- Exercise details: Copy out the lines below word for word, from the line that contains "common name: Curly clematis" through the line that contains "order: Carnivora", including both of those lines.

- Excerpted records:
[Begin]

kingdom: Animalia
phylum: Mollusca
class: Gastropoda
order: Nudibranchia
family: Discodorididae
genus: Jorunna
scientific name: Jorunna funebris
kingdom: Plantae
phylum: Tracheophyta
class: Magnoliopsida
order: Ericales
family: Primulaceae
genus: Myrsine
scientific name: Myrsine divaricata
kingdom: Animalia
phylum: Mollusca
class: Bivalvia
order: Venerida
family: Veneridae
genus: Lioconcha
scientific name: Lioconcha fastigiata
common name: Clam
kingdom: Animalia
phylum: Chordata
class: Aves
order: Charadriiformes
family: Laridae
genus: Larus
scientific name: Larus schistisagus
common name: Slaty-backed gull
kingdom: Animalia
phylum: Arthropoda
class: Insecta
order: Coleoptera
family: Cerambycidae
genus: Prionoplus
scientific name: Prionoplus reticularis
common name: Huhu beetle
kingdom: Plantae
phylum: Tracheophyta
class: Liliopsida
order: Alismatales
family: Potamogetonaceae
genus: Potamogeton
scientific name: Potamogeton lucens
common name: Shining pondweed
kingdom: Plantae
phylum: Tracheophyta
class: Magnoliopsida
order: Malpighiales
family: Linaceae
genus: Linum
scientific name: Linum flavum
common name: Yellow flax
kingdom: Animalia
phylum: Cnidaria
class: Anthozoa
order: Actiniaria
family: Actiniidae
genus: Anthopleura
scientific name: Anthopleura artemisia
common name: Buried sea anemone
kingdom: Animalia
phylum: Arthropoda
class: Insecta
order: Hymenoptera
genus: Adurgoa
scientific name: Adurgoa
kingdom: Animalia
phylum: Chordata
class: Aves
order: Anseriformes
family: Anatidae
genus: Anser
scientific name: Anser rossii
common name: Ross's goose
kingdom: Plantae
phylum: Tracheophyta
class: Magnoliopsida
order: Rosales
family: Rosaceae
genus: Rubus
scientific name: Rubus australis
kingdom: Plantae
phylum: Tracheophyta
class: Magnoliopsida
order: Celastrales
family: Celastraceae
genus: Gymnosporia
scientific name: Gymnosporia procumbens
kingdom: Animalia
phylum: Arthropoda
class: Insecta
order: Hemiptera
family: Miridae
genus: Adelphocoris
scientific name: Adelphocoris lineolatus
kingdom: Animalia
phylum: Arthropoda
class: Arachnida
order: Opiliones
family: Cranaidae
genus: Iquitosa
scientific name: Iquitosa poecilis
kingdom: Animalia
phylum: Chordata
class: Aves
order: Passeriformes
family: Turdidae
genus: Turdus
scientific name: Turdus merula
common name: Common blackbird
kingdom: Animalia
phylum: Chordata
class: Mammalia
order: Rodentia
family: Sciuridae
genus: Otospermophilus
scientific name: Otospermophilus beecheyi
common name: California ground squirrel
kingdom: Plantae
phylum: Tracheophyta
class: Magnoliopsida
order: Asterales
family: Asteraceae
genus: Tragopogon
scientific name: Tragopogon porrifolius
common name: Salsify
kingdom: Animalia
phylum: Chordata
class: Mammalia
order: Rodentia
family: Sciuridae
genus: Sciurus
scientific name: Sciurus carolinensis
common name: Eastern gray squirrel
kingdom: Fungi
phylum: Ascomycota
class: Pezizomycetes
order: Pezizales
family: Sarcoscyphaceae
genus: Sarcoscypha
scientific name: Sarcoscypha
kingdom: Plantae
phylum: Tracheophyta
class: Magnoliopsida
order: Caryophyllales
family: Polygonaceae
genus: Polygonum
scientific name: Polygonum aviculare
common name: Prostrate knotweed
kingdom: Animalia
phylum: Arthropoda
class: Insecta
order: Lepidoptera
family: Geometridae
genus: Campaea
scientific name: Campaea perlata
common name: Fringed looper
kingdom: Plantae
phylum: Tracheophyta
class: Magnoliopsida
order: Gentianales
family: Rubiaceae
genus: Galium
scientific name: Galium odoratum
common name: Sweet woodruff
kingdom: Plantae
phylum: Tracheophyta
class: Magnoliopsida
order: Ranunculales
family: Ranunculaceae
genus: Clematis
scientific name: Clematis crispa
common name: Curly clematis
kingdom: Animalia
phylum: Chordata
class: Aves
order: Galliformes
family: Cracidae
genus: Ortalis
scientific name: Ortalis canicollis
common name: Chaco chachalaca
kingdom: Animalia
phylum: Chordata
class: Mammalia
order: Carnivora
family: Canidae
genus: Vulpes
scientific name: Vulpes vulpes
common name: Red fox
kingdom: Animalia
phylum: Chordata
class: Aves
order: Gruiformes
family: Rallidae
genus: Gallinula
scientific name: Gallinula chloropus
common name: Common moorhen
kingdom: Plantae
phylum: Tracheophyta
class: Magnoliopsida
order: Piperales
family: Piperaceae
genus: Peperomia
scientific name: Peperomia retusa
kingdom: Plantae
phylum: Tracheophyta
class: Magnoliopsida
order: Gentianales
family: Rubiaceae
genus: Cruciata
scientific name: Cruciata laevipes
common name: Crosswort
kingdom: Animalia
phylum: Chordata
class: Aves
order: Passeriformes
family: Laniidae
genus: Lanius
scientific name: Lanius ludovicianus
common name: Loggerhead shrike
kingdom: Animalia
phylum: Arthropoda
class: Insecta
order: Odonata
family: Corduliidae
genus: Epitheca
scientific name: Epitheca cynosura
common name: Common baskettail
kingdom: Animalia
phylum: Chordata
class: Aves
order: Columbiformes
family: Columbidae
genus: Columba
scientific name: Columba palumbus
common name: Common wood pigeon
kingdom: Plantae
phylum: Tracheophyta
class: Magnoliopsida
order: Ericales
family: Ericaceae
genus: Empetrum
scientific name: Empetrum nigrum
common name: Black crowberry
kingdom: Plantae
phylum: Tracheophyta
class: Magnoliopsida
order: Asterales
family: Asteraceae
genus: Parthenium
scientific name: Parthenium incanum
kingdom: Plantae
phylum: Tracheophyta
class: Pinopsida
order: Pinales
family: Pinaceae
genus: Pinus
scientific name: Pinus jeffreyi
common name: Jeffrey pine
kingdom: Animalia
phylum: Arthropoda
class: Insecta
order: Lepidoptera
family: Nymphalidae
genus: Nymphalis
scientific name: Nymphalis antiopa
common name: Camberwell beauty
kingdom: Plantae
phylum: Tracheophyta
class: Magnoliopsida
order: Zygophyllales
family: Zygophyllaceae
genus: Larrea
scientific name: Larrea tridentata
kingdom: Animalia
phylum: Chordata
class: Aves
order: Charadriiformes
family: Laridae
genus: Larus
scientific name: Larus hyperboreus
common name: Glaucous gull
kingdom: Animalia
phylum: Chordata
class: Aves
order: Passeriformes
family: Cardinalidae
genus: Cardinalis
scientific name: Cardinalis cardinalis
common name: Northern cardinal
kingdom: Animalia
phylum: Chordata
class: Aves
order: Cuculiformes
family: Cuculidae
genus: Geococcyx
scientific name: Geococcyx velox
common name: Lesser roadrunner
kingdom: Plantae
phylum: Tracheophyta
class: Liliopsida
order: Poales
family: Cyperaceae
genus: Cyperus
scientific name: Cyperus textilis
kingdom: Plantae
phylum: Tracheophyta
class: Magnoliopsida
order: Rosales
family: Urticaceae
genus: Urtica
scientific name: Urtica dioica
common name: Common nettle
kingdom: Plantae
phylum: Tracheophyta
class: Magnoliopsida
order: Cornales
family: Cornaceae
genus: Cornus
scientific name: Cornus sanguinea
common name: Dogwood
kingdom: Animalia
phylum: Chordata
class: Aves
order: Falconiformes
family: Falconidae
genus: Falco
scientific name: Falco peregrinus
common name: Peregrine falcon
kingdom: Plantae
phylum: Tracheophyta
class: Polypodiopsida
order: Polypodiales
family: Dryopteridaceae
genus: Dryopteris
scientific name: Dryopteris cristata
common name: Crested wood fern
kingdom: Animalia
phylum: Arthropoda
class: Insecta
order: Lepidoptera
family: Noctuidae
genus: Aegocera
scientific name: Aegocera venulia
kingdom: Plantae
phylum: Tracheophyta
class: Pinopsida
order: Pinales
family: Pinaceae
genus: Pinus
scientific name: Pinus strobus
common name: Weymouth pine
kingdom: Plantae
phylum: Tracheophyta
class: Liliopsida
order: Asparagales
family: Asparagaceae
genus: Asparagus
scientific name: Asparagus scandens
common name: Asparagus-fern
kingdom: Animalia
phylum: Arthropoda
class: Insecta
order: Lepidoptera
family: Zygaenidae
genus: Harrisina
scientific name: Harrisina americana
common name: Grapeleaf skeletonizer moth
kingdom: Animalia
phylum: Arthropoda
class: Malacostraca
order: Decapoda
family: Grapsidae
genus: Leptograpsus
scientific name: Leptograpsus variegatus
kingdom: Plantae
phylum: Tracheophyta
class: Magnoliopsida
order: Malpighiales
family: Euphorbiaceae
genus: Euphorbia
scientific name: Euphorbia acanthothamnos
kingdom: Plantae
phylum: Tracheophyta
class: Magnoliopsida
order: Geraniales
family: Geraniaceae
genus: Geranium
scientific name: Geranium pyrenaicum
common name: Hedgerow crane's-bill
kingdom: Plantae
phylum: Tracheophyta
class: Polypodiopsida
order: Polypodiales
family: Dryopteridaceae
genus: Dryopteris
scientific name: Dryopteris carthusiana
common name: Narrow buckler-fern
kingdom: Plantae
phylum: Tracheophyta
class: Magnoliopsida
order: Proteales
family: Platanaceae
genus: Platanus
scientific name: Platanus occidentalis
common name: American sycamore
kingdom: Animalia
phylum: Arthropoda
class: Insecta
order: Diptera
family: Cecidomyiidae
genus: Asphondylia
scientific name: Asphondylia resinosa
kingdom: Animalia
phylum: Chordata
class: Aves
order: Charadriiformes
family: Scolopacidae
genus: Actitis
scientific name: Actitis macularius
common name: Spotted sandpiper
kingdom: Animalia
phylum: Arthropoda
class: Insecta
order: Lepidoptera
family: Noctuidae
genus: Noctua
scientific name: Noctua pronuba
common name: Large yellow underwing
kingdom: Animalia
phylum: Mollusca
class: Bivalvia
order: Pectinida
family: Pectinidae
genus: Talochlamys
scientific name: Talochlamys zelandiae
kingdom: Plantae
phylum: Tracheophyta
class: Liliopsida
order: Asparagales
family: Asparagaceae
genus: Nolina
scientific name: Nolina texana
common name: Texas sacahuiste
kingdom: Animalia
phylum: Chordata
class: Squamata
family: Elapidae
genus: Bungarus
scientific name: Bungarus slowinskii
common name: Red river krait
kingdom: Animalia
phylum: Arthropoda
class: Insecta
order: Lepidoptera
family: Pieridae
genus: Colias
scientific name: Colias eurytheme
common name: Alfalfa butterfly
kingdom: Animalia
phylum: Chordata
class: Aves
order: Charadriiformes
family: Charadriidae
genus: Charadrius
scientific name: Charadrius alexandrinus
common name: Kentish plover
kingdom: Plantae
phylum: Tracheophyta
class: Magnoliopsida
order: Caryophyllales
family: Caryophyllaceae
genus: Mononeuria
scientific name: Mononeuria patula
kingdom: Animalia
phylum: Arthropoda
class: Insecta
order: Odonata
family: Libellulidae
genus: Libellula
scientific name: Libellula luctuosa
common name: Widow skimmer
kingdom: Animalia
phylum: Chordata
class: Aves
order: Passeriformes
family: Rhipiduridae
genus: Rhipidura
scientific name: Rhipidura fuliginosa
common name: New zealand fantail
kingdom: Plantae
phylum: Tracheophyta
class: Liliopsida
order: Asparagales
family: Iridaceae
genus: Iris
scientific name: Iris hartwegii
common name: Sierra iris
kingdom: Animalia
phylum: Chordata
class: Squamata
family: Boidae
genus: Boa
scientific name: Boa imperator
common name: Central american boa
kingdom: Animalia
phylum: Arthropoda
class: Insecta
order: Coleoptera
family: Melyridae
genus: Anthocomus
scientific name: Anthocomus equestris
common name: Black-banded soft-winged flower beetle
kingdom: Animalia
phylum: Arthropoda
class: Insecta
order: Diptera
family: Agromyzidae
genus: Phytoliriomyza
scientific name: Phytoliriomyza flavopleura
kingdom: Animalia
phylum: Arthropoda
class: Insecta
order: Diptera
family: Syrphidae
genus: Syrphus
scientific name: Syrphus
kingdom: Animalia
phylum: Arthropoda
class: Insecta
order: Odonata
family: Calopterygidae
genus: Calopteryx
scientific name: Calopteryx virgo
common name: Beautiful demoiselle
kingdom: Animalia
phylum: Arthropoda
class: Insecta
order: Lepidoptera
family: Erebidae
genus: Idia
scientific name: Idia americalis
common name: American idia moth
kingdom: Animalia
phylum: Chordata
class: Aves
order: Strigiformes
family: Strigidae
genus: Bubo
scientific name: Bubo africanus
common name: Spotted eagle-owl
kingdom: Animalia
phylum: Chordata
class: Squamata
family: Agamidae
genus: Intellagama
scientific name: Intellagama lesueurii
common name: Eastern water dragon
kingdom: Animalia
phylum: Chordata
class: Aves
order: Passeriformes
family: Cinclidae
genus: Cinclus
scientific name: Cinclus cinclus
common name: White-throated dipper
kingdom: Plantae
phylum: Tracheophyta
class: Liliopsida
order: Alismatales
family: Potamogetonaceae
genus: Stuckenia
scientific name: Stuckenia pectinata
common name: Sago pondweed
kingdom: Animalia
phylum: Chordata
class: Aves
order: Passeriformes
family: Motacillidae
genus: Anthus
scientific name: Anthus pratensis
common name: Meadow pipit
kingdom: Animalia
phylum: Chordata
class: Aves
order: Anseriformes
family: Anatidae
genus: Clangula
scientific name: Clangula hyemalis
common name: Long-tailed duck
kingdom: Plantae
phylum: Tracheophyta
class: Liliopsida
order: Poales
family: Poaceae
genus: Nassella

[End]

- Task answer:
common name: Curly clematis
kingdom: Animalia
phylum: Chordata
class: Aves
order: Galliformes
family: Cracidae
genus: Ortalis
scientific name: Ortalis canicollis
common name: Chaco chachalaca
kingdom: Animalia
phylum: Chordata
class: Mammalia
order: Carnivora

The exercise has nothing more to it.